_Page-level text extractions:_
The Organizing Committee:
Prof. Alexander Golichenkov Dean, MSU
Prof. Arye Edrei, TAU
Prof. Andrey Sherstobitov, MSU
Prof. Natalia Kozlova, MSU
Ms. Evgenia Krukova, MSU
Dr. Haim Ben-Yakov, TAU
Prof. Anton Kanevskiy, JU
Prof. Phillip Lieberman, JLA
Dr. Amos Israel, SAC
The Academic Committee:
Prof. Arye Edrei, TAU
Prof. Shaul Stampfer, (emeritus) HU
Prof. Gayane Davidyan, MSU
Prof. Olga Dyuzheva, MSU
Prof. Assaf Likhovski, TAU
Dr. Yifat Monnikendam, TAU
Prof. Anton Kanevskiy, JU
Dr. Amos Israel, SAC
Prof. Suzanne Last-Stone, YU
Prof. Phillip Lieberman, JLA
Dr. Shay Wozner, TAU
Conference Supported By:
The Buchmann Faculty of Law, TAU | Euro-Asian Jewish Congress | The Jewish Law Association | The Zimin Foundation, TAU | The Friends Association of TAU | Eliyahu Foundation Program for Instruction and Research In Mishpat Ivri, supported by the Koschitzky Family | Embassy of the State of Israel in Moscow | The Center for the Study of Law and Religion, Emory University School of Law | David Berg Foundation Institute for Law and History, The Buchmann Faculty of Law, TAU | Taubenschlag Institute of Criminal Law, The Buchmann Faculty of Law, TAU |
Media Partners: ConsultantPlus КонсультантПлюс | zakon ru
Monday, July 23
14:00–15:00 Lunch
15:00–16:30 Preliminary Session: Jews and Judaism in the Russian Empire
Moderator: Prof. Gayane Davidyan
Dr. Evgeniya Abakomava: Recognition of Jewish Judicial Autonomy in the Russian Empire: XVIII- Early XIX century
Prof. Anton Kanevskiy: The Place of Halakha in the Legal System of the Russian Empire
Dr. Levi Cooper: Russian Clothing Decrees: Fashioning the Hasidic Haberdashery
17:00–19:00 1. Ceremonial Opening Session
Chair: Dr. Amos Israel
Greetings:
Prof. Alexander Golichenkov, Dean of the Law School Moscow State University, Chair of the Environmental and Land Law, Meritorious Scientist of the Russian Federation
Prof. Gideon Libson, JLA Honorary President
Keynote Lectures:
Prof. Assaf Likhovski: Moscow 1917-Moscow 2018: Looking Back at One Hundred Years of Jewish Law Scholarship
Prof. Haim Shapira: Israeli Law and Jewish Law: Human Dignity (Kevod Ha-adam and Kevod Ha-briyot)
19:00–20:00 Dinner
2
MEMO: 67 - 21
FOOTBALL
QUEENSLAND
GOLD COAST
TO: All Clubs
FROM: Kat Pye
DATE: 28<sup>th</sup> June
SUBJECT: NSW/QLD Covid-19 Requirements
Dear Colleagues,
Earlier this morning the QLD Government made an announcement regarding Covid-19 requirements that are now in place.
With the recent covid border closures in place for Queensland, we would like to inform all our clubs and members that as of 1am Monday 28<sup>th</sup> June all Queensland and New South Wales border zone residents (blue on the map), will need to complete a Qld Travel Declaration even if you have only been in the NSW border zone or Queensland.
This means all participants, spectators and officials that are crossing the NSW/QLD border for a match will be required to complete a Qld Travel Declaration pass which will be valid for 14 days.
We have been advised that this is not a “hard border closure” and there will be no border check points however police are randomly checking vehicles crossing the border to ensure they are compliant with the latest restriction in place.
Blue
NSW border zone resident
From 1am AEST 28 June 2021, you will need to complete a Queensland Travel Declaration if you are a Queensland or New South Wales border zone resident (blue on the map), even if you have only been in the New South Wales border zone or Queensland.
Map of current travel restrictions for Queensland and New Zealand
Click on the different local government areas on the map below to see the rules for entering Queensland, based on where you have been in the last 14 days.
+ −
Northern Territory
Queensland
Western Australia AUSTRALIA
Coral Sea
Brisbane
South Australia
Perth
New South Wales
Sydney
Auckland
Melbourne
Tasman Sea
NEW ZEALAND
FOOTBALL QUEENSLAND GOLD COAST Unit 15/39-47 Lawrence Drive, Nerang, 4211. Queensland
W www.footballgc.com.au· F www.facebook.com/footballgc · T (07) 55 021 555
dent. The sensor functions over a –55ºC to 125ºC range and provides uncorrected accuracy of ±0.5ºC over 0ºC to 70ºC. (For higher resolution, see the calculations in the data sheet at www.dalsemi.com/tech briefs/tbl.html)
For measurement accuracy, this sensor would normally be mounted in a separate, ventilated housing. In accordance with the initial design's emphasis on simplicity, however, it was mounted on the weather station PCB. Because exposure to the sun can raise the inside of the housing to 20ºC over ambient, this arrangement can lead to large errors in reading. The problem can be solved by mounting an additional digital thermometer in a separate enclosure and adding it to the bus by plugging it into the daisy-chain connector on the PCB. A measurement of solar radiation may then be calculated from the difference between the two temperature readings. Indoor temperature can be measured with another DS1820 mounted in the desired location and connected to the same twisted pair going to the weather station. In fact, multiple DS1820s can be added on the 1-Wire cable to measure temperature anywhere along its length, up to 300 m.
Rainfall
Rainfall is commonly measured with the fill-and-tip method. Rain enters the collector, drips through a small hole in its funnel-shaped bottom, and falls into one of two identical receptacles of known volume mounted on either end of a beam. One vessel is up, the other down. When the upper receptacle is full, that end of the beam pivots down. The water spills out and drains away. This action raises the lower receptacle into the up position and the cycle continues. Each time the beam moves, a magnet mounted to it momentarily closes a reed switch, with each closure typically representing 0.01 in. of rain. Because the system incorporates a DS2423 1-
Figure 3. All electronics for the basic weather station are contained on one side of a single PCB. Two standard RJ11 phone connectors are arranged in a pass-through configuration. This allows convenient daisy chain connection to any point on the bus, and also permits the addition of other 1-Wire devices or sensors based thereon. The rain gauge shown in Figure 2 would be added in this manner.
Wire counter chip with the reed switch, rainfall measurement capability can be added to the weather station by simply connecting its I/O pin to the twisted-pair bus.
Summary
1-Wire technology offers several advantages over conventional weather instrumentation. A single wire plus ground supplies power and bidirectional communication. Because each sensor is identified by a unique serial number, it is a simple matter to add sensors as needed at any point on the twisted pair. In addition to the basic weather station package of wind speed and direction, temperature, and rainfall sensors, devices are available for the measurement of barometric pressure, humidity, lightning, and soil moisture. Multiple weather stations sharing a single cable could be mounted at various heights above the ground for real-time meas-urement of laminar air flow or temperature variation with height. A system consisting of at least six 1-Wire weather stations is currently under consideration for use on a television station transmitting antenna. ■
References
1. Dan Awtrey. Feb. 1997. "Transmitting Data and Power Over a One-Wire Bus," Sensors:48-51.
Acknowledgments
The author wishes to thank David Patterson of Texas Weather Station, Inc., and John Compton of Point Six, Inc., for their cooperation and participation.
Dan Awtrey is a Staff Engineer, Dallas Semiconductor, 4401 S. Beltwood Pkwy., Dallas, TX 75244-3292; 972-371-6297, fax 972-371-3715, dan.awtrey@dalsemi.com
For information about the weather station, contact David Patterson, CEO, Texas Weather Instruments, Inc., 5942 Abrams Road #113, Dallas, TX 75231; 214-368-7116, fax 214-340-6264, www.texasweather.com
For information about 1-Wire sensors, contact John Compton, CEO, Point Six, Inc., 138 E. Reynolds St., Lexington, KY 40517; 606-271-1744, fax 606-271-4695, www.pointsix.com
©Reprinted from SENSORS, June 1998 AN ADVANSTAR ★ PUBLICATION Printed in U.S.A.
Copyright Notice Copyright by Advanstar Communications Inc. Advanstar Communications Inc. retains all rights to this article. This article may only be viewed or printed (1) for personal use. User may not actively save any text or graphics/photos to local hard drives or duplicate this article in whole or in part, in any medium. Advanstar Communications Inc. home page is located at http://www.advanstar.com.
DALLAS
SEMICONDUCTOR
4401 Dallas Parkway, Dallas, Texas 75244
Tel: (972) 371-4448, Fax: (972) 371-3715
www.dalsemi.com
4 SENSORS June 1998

_Work request:_
Output the number of lines in the records above that contain the string "pass", and no other text.

_Output for this task:_
2